Question

Under Delphi 2010 (and probably under D2009 also) the default string type is UnicodeString.

However if we declare...

const
 s  :string = 'Test';
 ss :string[4] = 'Test';

... then the first string s if declared as UnicodeString, but the second one ss is declared as AnsiString!

We can check this: SizeOf(s[1]); will return size 2 and SizeOf(ss[1]); will return size 1.

If I declare...

var
  s  :string;
  ss :string[4];

... than I want that ss is also UnicodeString type.

  1. How can I tell to Delphi 2010 that both strings should be UnicodeString type?
  2. How else can I declare that ss holds four WideChars? The compiler will not accept the type declarations WideString[4] or UnicodeString[4].
  3. What is the purpose of two different compiler declarations for the same type name: string?
Was it helpful?

Solution

The answer to this lies in the fact that string[n], which is a ShortString, is now considered a legacy type.
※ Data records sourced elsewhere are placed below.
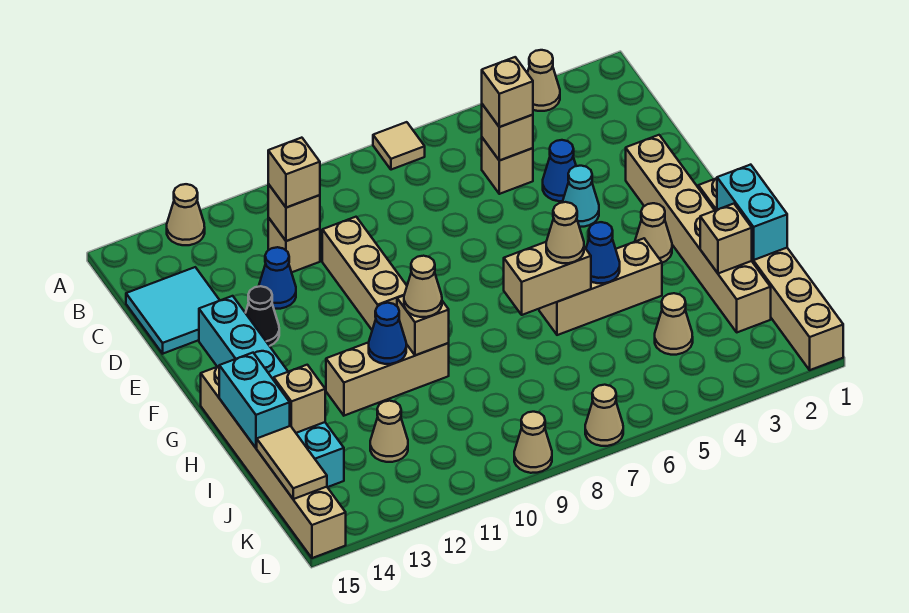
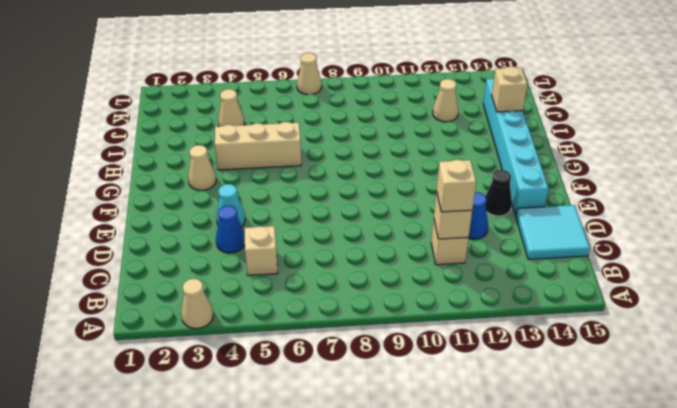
none -> tan 1x1 tile [373,122,425,170]
none -> tan 1x1 cone [167,184,205,245]
none -> tan 1x3 brick [322,217,407,330]
none -> tan 1x6 brick [626,135,771,332]

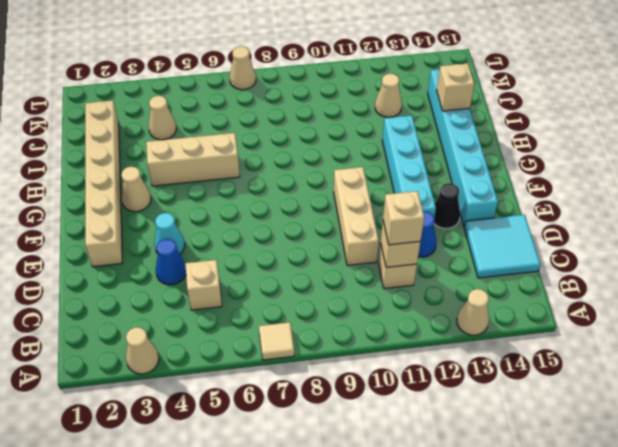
cyan 1x4 brick [382,115,436,217] -> tan 1x3 brick [326,342,449,416]
none -> tan 1x6 brick [698,178,843,370]
none -> tan 1x6 brick [201,366,346,558]
none -> tan 1x1 cone [514,412,552,473]
none -> tan 1x1 brick [482,104,533,161]

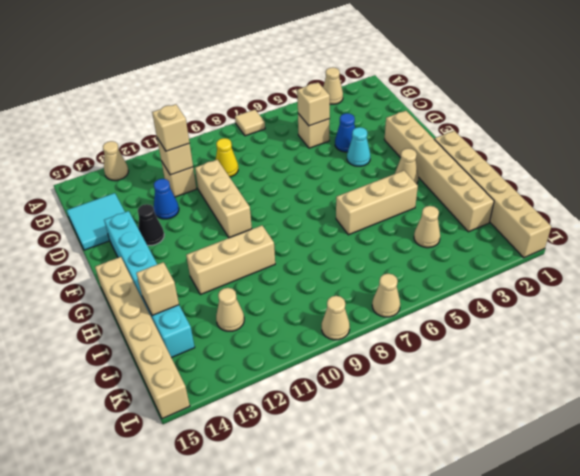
yellow 1x1 cone [216,138,238,177] -> none
none -> cyan 1x2 brick [717,165,787,260]
none -> blue 1x1 cone [586,222,620,283]
none -> tan 1x2 brick [504,242,591,315]
none -> tan 1x1 brick [397,296,449,355]

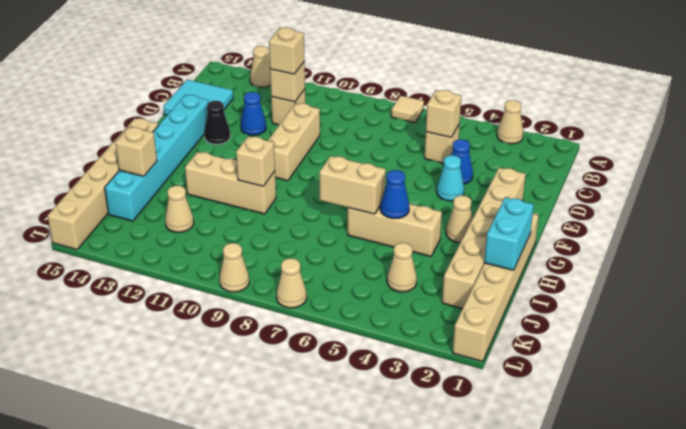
none -> blue 1x1 cone [369,303,406,364]
none -> cyan 1x2 brick [219,353,290,448]
none -> tan 1x1 brick [700,204,752,273]
none -> tan 1x2 tile [257,426,327,499]

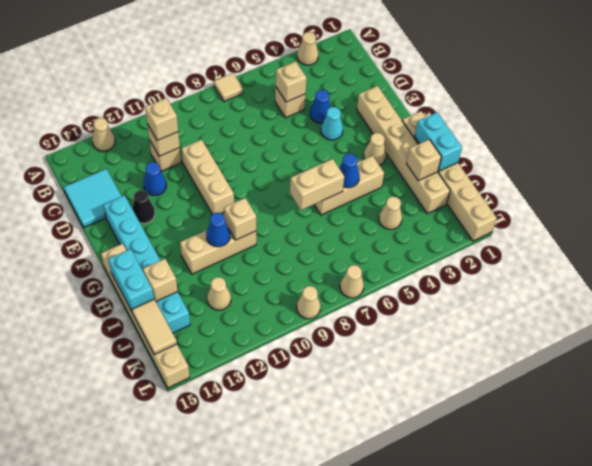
none -> tan 1x1 brick [482,57,533,127]
none -> tan 1x1 cone [546,202,584,263]
none -> tan 1x1 cone [404,256,442,317]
Embarcadero took the decision not to convert ShortString to have support for Unicode. Since the long string was introduced, if my memory serves correctly, in Delphi 2, that seems a reasonable decision to me.

If you really want fixed length arrays of WideChar then you can simply declare array [1..n] of char.

OTHER TIPS

  1. You can't, using string[4] as the type. Declaring it that way automatically makes it a ShortString.

  2. Declare it as an array of Char instead, which will make it an array of 4 WideChars.

  3. Because a string[4] makes it a string containing 4 characters. However, since WideChars can be more than one byte in size, this would be a) wrong, and b) confusing. ShortStrings are still around for backward compatibility, and are automatically AnsiStrings because they consist of [x] one byte chars.